### Text block
= = = =

Adjustments for comparability encompass items such as gains and
impairment losses on non-operating properties, losses on early
extinguishment of debt, derivative gains (losses), issuance costs
associated with redeemed preferred shares, demolition costs of
redevelopment and nonrecurring improvements, and executive transition
costs.

Operating Performance Highlights

Operating Portfolio Summary:

  • At December 31, 2018, the Company’s core portfolio of 161 operating
    office properties was 93.1% occupied and 94.0% leased.

    During
    the quarter, the Company placed two developments aggregating 238,000
    square feet plus our build-to-suit for a defense contractor into
    service; all three developments were 100% leased. During the year, the
    Company placed seven developments totaling 688,000 square feet that
    were 90% leased and the build-to-suit for a defense contractor that
    was 100% leased into service.

Same-Property Performance:

  • At December 31, 2018, COPT’s same-property portfolio of 147 buildings
    was 93.0% occupied and 93.8% leased.
  • For the quarter and year ended December 31, 2018, the Company’s
    same-property cash NOI from Defense/IT locations increased 1.0% and
    2.1%, respectively, over the prior year’s comparable periods. For the
    same time periods, the Company’s total same-property cash NOI
    decreased 1.1% and 0.4%, respectively, over the prior year’s
    comparable periods.

= = = =

(Stored entries)

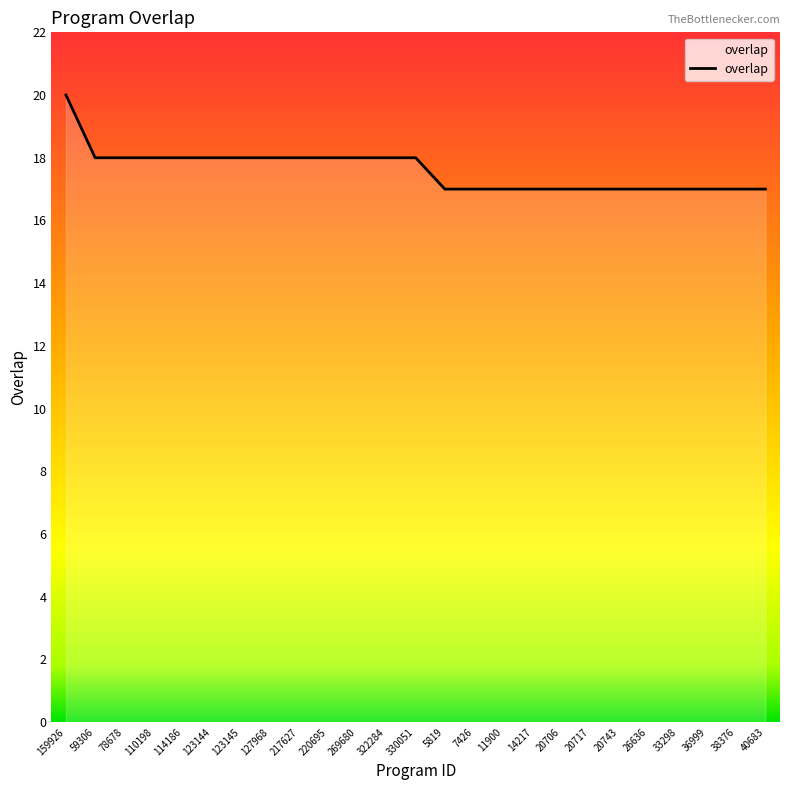

What is the smallest value displayed?

17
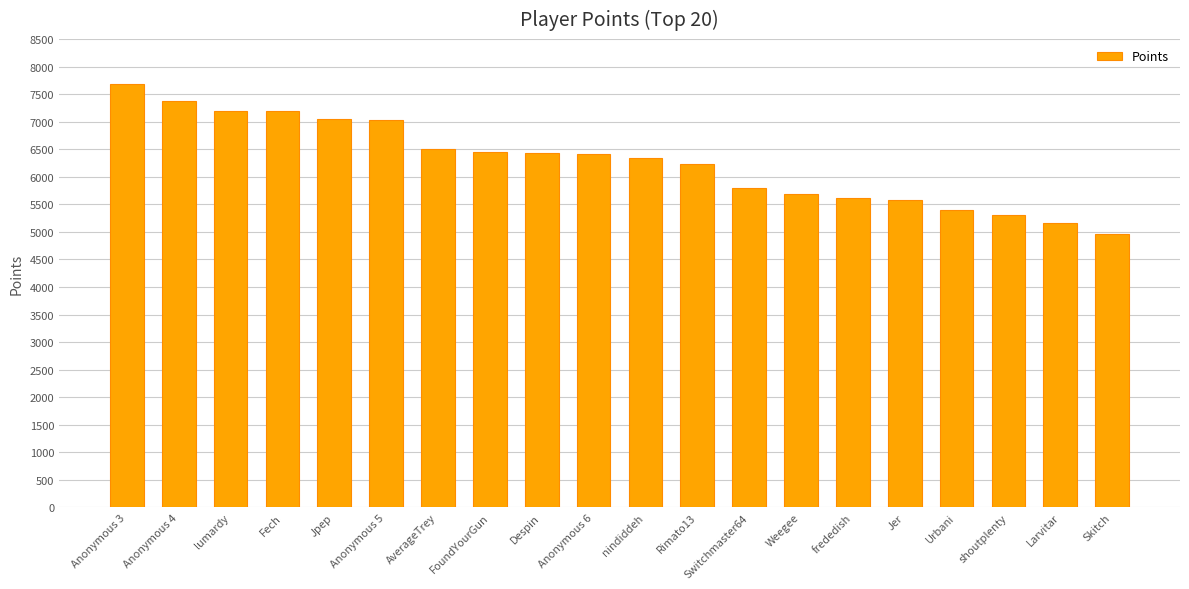

What value does the data have at Urbani, to the nearest 100?

5400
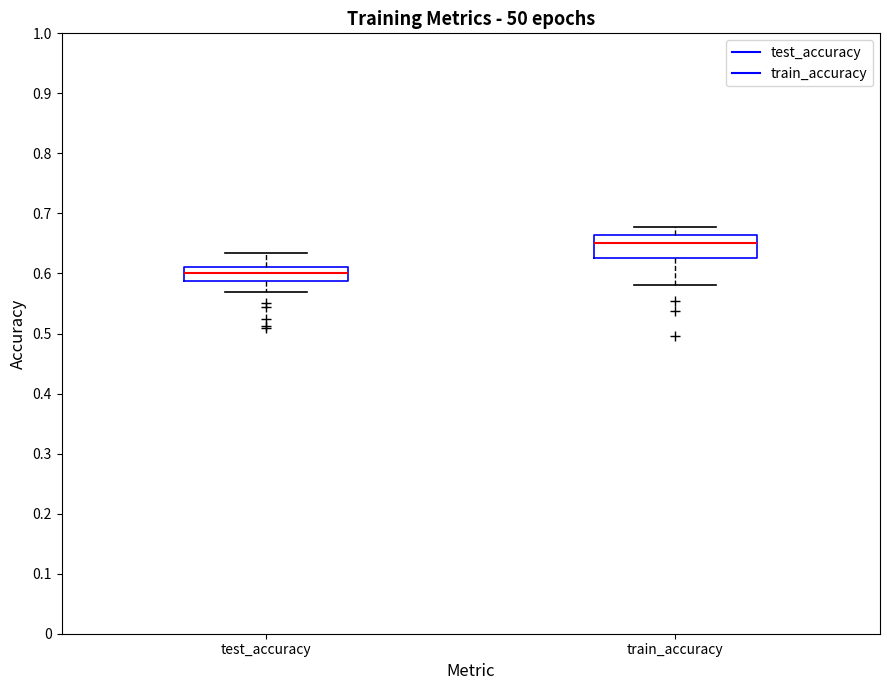

Reading left to right, transcribe this box plot: for each box, give where its median line is, the range the box spans, and where its two whiskers end, as read against the y-axis. The values are not printed on the chart, so give them approximately, as read against the axis.

test_accuracy: median 0.60, box 0.59 to 0.61, whiskers 0.57 to 0.63
train_accuracy: median 0.65, box 0.63 to 0.66, whiskers 0.58 to 0.68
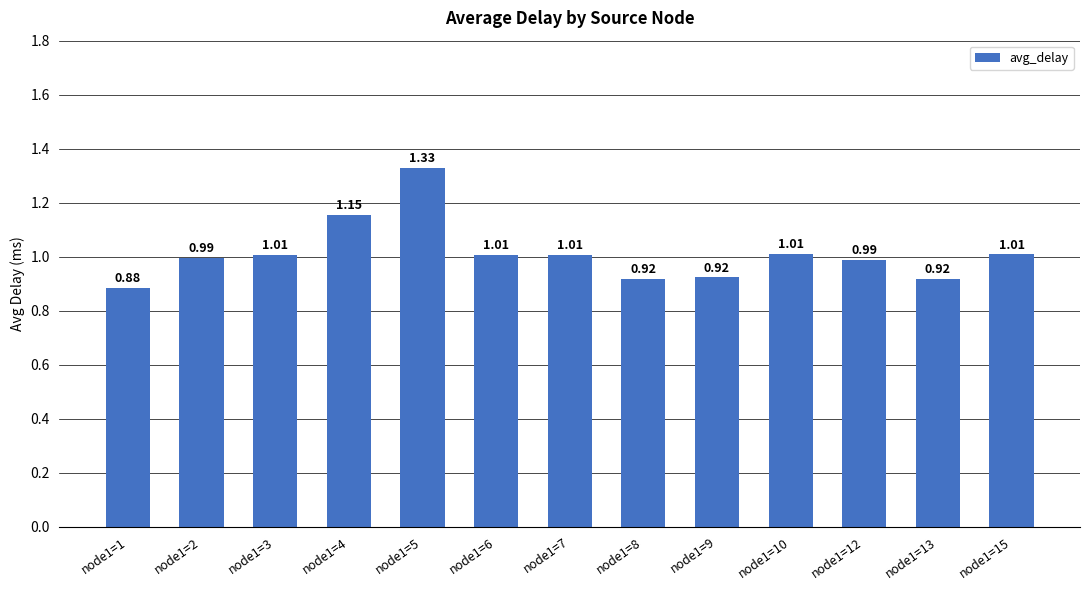

What is the sum of the values at node1=13 and node1=5?

2.2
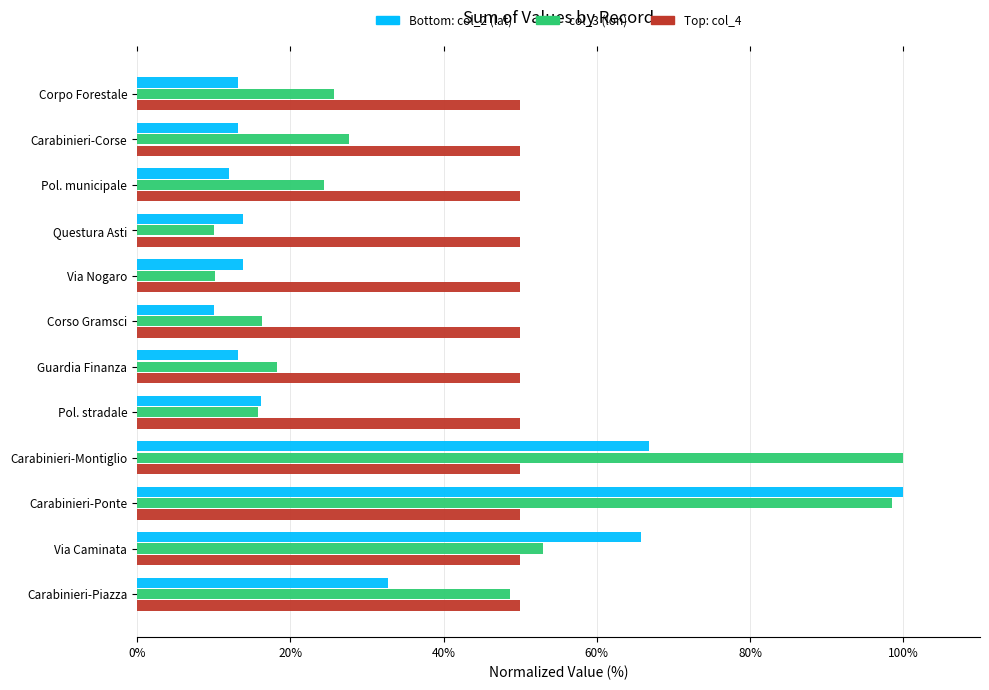

What is the spread (max minus min) of values at Pol. stradale?

34.3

= = = =

### Required action A
Format every line of the stored entries as a Markdown table with the columns Row and Line, skipping blank lines and leaving out the picture lines.
### Required action B
Pick up the passage on COPT's 2018 operating results after its last sentence and keep writing.
The text and the stored entries have no connection to each other.

### Final answer A
| Row | Line |
|---|---|
| 1 | What is the smallest value displayed? |
| 2 | 17 |
| 3 | What value does the data have at Urbani, to the nearest 100? |
| 4 | 5400 |
| 5 | Reading left to right, transcribe this box plot: for each box, give where its median line is, the range the box spans, and where its two whiskers end, as read against the y-axis. The values are not printed on the chart, so give them approximately, as read against the axis. |
| 6 | test_accuracy: median 0.60, box 0.59 to 0.61, whiskers 0.57 to 0.63 |
| 7 | train_accuracy: median 0.65, box 0.63 to 0.66, whiskers 0.58 to 0.68 |
| 8 | What is the sum of the values at node1=13 and node1=5? |
| 9 | 2.2 |
| 10 | What is the spread (max minus min) of values at Pol. stradale? |
| 11 | 34.3 |

### Final answer B
Leasing:

  • Square Feet Leased―For the quarter ended
    December 31, 2018, the Company leased 1.3 million total square feet,
    including 704,000 square feet of renewing leases, 248,000 square feet
    of new leases on vacant space, and 377,000 square feet in development
    projects.

    For the year ended December 31, 2018, the Company
    leased 4.2 million total square feet, including 2.5 million square
    feet of renewing leases, 596,000 square feet of new leases on vacant
    space, and 1.1 million square feet in development projects.

  • Renewal Rates―During the fourth quarter
    and year ended December 31, 2018, the Company renewed 82.2% and 78.4%,
    respectively, of total expiring leases.
  • Rent Spreads & Average Escalations on Renewing
    Leases
    ―For the quarter ended December 31, 2018, rents on
    renewed space increased 3.0% on a GAAP basis and decreased 6.9% on a
    cash basis; average annual escalations on renewing leases in the
    fourth quarter were 2.7%. For the year ended December 31, 2018, rents
    on renewed space increased 6.8% on a GAAP basis and decreased 2.0% on
    a cash basis; average annual escalations on renewing leases for the
    year were 2.6%.
  • Lease Terms―In the fourth quarter, lease
    terms averaged 4.6 years on renewing leases, 8.5 years on new leasing
    of vacant space, and 14.7 years on development leasing. For the year,
    lease terms averaged 3.8 years on renewing leases, 7.4 years on new
    leasing of vacant space, and 12.4 years on development leasing.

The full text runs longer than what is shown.